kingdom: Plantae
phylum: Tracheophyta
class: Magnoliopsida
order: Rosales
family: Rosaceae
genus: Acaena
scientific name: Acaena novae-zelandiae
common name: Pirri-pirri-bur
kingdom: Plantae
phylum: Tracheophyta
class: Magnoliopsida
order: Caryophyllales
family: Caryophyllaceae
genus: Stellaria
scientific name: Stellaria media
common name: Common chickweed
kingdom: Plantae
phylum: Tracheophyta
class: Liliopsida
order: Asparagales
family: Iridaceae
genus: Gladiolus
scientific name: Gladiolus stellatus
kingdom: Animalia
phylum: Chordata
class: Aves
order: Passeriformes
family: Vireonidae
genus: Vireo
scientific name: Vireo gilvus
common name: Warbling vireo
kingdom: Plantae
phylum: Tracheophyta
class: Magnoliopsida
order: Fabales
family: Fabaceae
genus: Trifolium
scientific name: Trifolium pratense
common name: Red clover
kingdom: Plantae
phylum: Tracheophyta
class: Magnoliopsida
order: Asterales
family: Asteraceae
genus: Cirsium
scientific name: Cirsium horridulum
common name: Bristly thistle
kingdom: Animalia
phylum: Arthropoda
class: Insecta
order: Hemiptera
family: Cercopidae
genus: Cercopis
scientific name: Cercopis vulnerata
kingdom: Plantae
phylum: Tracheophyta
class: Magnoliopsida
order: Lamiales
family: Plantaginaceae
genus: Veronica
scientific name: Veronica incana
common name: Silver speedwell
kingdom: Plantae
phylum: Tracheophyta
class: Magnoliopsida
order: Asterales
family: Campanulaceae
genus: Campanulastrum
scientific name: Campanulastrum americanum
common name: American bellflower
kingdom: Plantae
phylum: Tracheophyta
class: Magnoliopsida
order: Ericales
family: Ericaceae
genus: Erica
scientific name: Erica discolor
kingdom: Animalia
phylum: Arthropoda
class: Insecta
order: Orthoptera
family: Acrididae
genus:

________________________________________

- EXERCISE PROMPT: Can you write out all the entries above again, changing "scientific name" to "species" everywhere it appears and leaving everything else untouched?

- RESPONSE TO THE TASK:
kingdom: Plantae
phylum: Tracheophyta
class: Magnoliopsida
order: Rosales
family: Rosaceae
genus: Acaena
species: Acaena novae-zelandiae
common name: Pirri-pirri-bur
kingdom: Plantae
phylum: Tracheophyta
class: Magnoliopsida
order: Caryophyllales
family: Caryophyllaceae
genus: Stellaria
species: Stellaria media
common name: Common chickweed
kingdom: Plantae
phylum: Tracheophyta
class: Liliopsida
order: Asparagales
family: Iridaceae
genus: Gladiolus
species: Gladiolus stellatus
kingdom: Animalia
phylum: Chordata
class: Aves
order: Passeriformes
family: Vireonidae
genus: Vireo
species: Vireo gilvus
common name: Warbling vireo
kingdom: Plantae
phylum: Tracheophyta
class: Magnoliopsida
order: Fabales
family: Fabaceae
genus: Trifolium
species: Trifolium pratense
common name: Red clover
kingdom: Plantae
phylum: Tracheophyta
class: Magnoliopsida
order: Asterales
family: Asteraceae
genus: Cirsium
species: Cirsium horridulum
common name: Bristly thistle
kingdom: Animalia
phylum: Arthropoda
class: Insecta
order: Hemiptera
family: Cercopidae
genus: Cercopis
species: Cercopis vulnerata
kingdom: Plantae
phylum: Tracheophyta
class: Magnoliopsida
order: Lamiales
family: Plantaginaceae
genus: Veronica
species: Veronica incana
common name: Silver speedwell
kingdom: Plantae
phylum: Tracheophyta
class: Magnoliopsida
order: Asterales
family: Campanulaceae
genus: Campanulastrum
species: Campanulastrum americanum
common name: American bellflower
kingdom: Plantae
phylum: Tracheophyta
class: Magnoliopsida
order: Ericales
family: Ericaceae
genus: Erica
species: Erica discolor
kingdom: Animalia
phylum: Arthropoda
class: Insecta
order: Orthoptera
family: Acrididae
genus:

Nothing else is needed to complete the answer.